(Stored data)

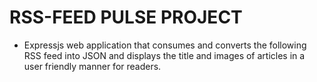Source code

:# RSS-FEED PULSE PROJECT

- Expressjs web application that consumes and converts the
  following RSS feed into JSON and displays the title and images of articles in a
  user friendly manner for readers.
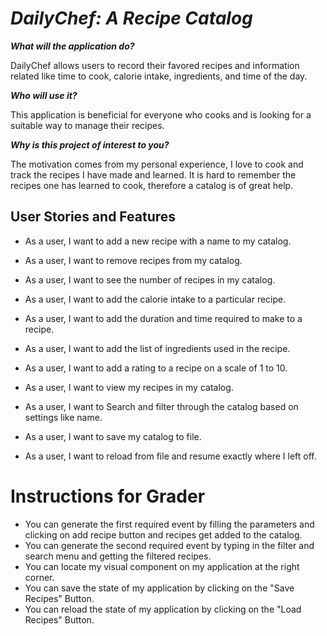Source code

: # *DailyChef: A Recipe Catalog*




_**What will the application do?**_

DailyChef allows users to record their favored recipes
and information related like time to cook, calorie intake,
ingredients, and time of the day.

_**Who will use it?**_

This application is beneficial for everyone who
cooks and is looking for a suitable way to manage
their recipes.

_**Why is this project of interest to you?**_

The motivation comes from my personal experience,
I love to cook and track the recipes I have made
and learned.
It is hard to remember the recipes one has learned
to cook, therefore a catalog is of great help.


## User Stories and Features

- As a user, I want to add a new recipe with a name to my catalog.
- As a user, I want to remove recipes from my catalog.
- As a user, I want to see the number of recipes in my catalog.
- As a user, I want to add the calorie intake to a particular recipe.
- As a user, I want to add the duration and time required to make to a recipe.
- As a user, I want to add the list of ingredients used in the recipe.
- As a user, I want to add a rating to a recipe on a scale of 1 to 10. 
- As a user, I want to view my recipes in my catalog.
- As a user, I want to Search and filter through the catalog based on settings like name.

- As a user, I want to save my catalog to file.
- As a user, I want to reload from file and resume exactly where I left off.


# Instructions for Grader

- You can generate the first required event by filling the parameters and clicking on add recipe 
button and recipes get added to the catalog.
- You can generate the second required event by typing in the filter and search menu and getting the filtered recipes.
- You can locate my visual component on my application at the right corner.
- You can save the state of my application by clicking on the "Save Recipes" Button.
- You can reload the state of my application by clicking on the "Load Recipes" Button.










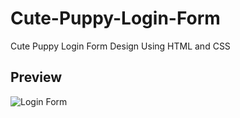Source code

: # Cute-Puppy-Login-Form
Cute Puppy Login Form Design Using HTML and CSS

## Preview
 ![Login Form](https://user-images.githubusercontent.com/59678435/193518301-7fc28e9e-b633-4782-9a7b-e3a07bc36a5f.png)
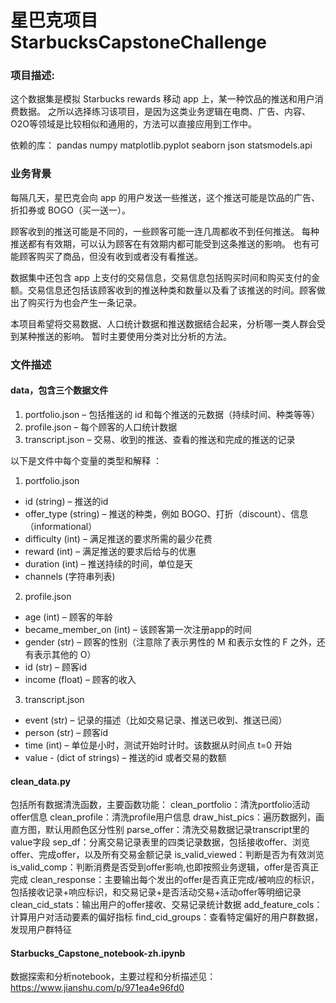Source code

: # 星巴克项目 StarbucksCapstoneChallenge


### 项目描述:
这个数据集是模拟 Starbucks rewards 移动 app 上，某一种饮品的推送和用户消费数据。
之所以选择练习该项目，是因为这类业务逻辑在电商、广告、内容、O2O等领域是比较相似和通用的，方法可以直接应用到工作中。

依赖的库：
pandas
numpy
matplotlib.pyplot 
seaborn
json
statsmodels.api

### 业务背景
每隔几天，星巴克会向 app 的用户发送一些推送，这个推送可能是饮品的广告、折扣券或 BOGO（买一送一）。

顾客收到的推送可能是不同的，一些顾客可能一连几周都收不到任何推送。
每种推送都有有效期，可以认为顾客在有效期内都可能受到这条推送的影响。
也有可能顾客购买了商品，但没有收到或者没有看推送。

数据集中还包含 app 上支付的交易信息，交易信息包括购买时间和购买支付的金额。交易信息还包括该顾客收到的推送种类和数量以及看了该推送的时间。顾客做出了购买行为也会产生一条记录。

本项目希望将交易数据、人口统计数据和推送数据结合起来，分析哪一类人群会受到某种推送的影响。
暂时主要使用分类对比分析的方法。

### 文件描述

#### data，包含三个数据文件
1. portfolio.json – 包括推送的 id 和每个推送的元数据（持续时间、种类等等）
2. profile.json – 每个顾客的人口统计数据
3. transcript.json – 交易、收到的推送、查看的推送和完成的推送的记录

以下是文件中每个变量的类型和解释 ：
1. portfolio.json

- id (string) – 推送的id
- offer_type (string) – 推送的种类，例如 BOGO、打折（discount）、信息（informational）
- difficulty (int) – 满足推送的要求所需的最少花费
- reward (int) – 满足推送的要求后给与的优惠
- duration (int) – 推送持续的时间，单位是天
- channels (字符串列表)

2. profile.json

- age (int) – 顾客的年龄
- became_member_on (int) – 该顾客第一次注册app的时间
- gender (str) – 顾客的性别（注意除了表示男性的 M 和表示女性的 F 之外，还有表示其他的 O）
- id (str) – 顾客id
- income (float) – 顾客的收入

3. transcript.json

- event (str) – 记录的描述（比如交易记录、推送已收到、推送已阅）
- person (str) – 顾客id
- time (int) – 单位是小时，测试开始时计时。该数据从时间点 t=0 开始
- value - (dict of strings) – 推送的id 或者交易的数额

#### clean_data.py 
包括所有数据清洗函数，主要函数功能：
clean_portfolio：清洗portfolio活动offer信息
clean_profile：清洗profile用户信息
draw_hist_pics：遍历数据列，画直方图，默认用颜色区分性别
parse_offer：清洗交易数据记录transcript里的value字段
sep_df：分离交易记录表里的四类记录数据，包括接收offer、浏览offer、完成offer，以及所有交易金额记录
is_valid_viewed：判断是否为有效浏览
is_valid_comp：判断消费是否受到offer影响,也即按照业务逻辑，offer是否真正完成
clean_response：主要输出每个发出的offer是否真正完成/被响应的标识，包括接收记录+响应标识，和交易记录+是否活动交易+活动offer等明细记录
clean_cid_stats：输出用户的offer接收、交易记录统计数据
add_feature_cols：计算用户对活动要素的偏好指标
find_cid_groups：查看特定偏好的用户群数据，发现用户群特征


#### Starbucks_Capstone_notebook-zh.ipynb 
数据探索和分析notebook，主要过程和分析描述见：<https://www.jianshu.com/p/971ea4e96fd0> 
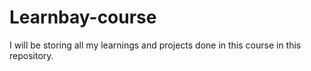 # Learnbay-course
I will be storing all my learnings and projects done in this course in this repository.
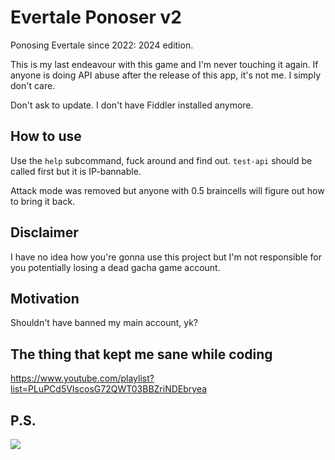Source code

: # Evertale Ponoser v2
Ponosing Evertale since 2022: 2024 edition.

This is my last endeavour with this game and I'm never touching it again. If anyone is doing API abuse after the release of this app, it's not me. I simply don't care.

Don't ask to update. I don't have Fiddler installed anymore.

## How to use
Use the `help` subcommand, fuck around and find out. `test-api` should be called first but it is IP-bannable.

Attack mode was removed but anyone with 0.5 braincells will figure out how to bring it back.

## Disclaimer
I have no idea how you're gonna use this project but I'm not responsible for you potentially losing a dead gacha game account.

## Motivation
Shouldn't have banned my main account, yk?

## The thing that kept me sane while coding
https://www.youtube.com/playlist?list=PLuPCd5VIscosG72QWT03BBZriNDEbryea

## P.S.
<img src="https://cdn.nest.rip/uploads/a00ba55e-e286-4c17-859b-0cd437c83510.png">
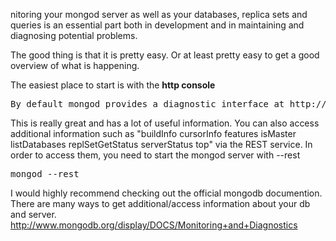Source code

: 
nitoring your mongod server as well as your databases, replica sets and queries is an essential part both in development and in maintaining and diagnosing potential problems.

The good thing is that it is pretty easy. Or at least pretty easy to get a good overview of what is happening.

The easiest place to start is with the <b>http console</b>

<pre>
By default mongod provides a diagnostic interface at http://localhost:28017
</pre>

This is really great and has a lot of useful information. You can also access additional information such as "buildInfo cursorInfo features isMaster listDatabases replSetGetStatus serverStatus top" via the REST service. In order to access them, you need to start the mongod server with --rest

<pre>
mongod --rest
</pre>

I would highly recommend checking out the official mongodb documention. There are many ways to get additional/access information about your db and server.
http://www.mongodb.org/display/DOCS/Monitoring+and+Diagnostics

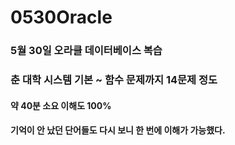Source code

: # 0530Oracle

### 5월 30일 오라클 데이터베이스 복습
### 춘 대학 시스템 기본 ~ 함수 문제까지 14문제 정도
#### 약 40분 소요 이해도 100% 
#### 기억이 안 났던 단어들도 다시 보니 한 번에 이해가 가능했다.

▶ _Task item_: Pictures are to be left out; otherwise, retype exactly the lines from the first line of the data through the line containing "- As a user, I want to reload".

▶ _Reply_:
Source code

:# RSS-FEED PULSE PROJECT

- Expressjs web application that consumes and converts the
  following RSS feed into JSON and displays the title and images of articles in a
  user friendly manner for readers.
Source code

: # *DailyChef: A Recipe Catalog*




_**What will the application do?**_

DailyChef allows users to record their favored recipes
and information related like time to cook, calorie intake,
ingredients, and time of the day.

_**Who will use it?**_

This application is beneficial for everyone who
cooks and is looking for a suitable way to manage
their recipes.

_**Why is this project of interest to you?**_

The motivation comes from my personal experience,
I love to cook and track the recipes I have made
and learned.
It is hard to remember the recipes one has learned
to cook, therefore a catalog is of great help.


## User Stories and Features

- As a user, I want to add a new recipe with a name to my catalog.
- As a user, I want to remove recipes from my catalog.
- As a user, I want to see the number of recipes in my catalog.
- As a user, I want to add the calorie intake to a particular recipe.
- As a user, I want to add the duration and time required to make to a recipe.
- As a user, I want to add the list of ingredients used in the recipe.
- As a user, I want to add a rating to a recipe on a scale of 1 to 10. 
- As a user, I want to view my recipes in my catalog.
- As a user, I want to Search and filter through the catalog based on settings like name.

- As a user, I want to save my catalog to file.
- As a user, I want to reload from file and resume exactly where I left off.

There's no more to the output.